**抜粋本文**
*****

【今月のまめ知識 第14回】 表面の摩擦係数に関して
公開日時:2014/05/28
あるる「じゃっじゃじゃーんっ♪ 博士ぇ〜、見てください!」
 
 博士「おお、あるるよ、どうしたんだい?そんなにテンション高くして・・・」
 
 あるる「ほらっ! こんな椅子を作ってみたんです!!!」
 
 
 
  
 
 博士「おおっ!この光り輝く、この椅子は、一体・・・」
 
 あるる「そう!アルファフレームで作った椅子でござります!」
 
 博士「そういえば、正月太りのせいで、思いっきり椅子を壊してしまったもんなぁ〜」
 
 あるる「あれからダイエットもして、今はすっかり元通りです!」
 
 博士「そういえば、いつのまに…」
 
 あるる「ほら、ピカピカしていて、キレイでしょう(うっとり)」
 
 あるる「しかも、どんなに勢い良く座っても、びくともしないんですよ!ほらっ!」
 
 (どーんっ!と勢いよく座るあるる)
 
 あるる「うっ!・・・じ〜ん(><)・・・・」
 
 博士「おいおい、そんなにしびれるほど、勢い良く座ることはあるまい・・・」
 
 あるる「調子に乗りすぎました…」
 
 博士「おいおい…。それより、このアルファフレームがピカピカなのには訳があるんじゃよ!」
 
 あるる「え、キレイなだけじゃないの???」
 
 博士「ふふふ。その訳とはな…」
 
  
 
  
 
  
 
 このところ連続してお届けしている「ねじの話」で、
 
 ねじが緩まないのは摩擦力であることを説明してきました。
 
 機械はあらゆる部分で、この摩擦力に頼っています。
 
  
 
 今回は、この摩擦力について、詳しくご説明しましょう。
 
  
 
  
摩擦力とは???
  
 
 摩擦力とは2つの物体が接触している際に、
 その接触面に平行な方向に働く力です。
 
 摩擦には、すべり摩擦,ころがり摩擦,粘性摩擦があり、
 それぞれ性質の異なるものです。
 一般的に摩擦と言うと、「すべり摩擦」のことを指し、
 その性質には、次の3つがあげられます。
 
  
(1)摩擦力は、物体がすべり面におよぼす垂直力に比例する。
(2)摩擦力は、接触面積の大きさには関係しない。
(3)摩擦力は、すべり速度の大きさに関係しない。
  
 
 この法則を「クーロンの摩擦法則」と言います。
 すべり摩擦力には
・静止摩擦力:静止している物体を動かそうとするときに働く摩擦力
・動摩擦力 :物体が動いているときに、その進行方向と逆向きに働く摩擦力
 の2種があり、一般に「静止摩擦力」の方が大きいです。

*****

**目的 A**
次の(i)〜(iii)が摩擦の記事の内容と合っているかを、それぞれ「はい」か「いいえ」で答え、判断の決め手となる記事の語句をそのまま引用してください。(i) 摩擦力は接触面積の大きさによって変わる。(ii) 一般に、静止摩擦力は動摩擦力より大きい。(iii) あるるが作った椅子はアルファフレームでできている。
**目的 B**
摩擦の記事のうち、「あるる「そう!アルファフレームで作った椅子でござります!」」で始まり「あるる「しかも、どんなに勢い良く座っても、びくともしないんですよ!ほらっ!」」で終わる部分を、「ダイエット」を「運動」に差し替えて書き直してください。
**目的 C**
摩擦の記事の続きを、最後の文の次から書いてください。
資料はこの摩擦の記事とは関係がありません。

**提供資料**
*****

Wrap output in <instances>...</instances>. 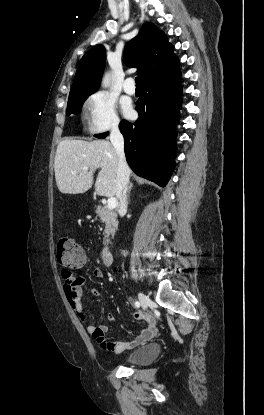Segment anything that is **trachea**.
<instances>
[{"label": "trachea", "instance_id": "obj_1", "mask_svg": "<svg viewBox=\"0 0 264 415\" xmlns=\"http://www.w3.org/2000/svg\"><path fill=\"white\" fill-rule=\"evenodd\" d=\"M135 83H136V87H141V80H140V77L139 76H137L135 78Z\"/></svg>", "mask_w": 264, "mask_h": 415}]
</instances>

*****

**結果 A**
(i) いいえ:「摩擦力は、接触面積の大きさには関係しない。」
(ii) はい:「一般に「静止摩擦力」の方が大きいです。」
(iii) はい:「アルファフレームで作った椅子でござります!」

**結果 B**
あるる「そう!アルファフレームで作った椅子でござります!」
 
 博士「そういえば、正月太りのせいで、思いっきり椅子を壊してしまったもんなぁ〜」
 
 あるる「あれから運動もして、今はすっかり元通りです!」
 
 博士「そういえば、いつのまに…」
 
 あるる「ほら、ピカピカしていて、キレイでしょう(うっとり)」
 
 あるる「しかも、どんなに勢い良く座っても、びくともしないんですよ!ほらっ!」

**結果 C**
  
 
 すべり摩擦力は以下の式で表されます。
 
  
f=μN
f:すべり摩擦力(N)
N:物体がすべり面に及ぼす垂直力(N)
μ:物体とすべり面の間の摩擦係数(無次元)
  
 
 機械装置において、摺動面などは、動摩擦力の影響を受けるため、
 損失を少なくするためには、摩擦係数は出来るだけ小さい方が良いです。
 
 構造物の接合面については、静止摩擦力が重要となりますが、
 その剛性を確保するために、摩擦係数は出来るだけ大きい方が良いことになります。
 
  
 
 つまり、締結物が荷重や振動などによって、
 滑ってずれることなく強固に固定されるためには
 
  
● 物体間の摩擦係数が大きいこと
● 物体間の垂直力が大きいこと
  
 
 この2つが重要になります。
 
  
 
  
実験データに基づく摩擦係数
  
 
 まず、物体間の摩擦係数ですが、それぞれ固有のもので実験によって求めます。
 
  
当社アルファフレームは表面にアクリルコーティングがあり、
腐食にも強く美しい光沢を持っていますがそれだけではありません。
表面にアクリルコーティングがしてあることで
通常のアルマイト処理に比較して概ね『2倍以上』の
摩擦係数を確保しています。
  
  
 
 各種条件でのテスト結果は、以下の通りです。
  
 
 上表の[①アルミダイカスト生地品(地肌)]が最も摩擦係数が大きく、
 次は[③アルミ押出し品ブラケット]です。
 
  
 
 最も摩擦係数が小さいのは[②アルミダイカスト焼付塗装品]ですが、
 これは表面が塗装面のものです。
 
  
 
 他にも色々データがありますが、一般的な加工部品を
 当社アルファフレームに取り付けた場合の摩擦係数は、
 概ね0.11~0.16程度となっています。
 
  
 
 通常、スチールやアルミ合金の機械加工部品においては、
 その材質、仕上げ面粗さ、表面処理などにより
 摩擦係数は大きく変化しますが、
 一般的には、0.1~0.2程度です。
 
  
 
 そういったことから設計者は経験的に(多くの場合は無意識に)、
 摩擦係数0.1程度はあるものとして、
 締結ボルトのサイズや本数を決定している例が多いようです。
 
  
 
 ですから、摩擦係数が0.1以下になるような組合せでの締結は、
 そのボルト本数に注意しないと、使用中や輸送中での位置ずれを
 起こす可能性が高くなります。
 
  
 
  
物体間の垂直力とは???
  
 
 次に、物体間の垂直力ですが、これは締結ボルトの軸力になります。
 
 高張力のボルトを使用する事が有効です。
 
  
 
 当社型番ではスチール製の場合はCSW,CSシリーズ、
 
 ステンレス製の場合はCSWS,CSSシリーズとなります。
  
 
 締結物がその接触面と平行な方向にずれる「荷重F」は
 
  
F=ボルト軸力×ボルト本数×摩擦係数
  
 
 となります。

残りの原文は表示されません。